BAIDOA, Somalia (Reuters) - An unidentified aircraft bombed an Islamist rebel stronghold in central Somalia on Thursday, witnesses said, but it was not immediately clear if there were any casualties.

World

U.S. forces have launched several airstrikes inside Somalia in recent months against al Shabaab insurgents who have been fighting Somalia's weak Western-backed interim government and its Ethiopian military allies since the start of last year.

"A plane bombarded the outskirts of our village," said Hassan Maalim in Goobgudud, 18 miles southwest of Baidoa. "The whole earth shook but we don't know the damage or death it caused. It was flying over us since morning."

The identity of the aircraft was unclear.

In May, U.S. war planes killed al Shabaab leader Aden Hashi Ayro, who was said to be al Qaeda's top man in the country.
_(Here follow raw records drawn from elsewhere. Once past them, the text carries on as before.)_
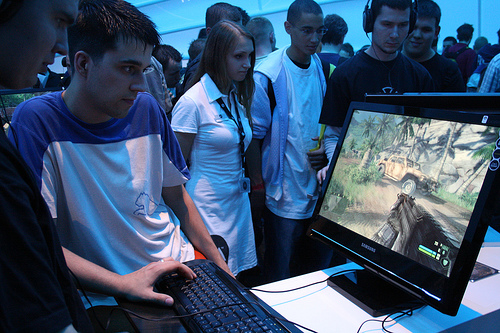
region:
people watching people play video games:
[0, 0, 498, 331]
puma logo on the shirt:
[125, 185, 175, 236]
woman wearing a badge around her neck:
[162, 15, 275, 295]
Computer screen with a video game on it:
[298, 97, 498, 317]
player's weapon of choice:
[365, 188, 462, 283]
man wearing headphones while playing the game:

That attack took place in Dusamareb, also in central Somalia.

Washington says al Shabaab has links to al Qaeda and says it has provided a safe haven for militants including the bombers of U.S. embassies in Kenya and Tanzania in 1998.

Somalia-based al Qaeda operatives were also suspected in a suicide attack on Kenya's coast in 2002 that killed 15 people at an Israeli-owned beach hotel.

Underlining growing insecurity in the capital Mogadishu, the children's charity SOS said Thursday it was closing two schools there and evacuating four teachers who were detained by Somali security forces during a nearby gunbattle Tuesday.

"The teachers, Kenyans of Somali origin, are severely traumatized," it said in a statement. "Both schools will be reopened when the situation is considered safe and our co-workers and students are no longer at risk."

In a more positive sign, a Jubba Airways plane carrying 120 Somali deportees from Saudi Arabia landed without incident at the city's international airport Thursday.

Last month, al Shabaab fighters threatened to shoot down any aircraft using the coastal airstrip, and fired mortar shells at an African Union military plane that touched down there.

The plane from Saudi Arabia was the first to land since then.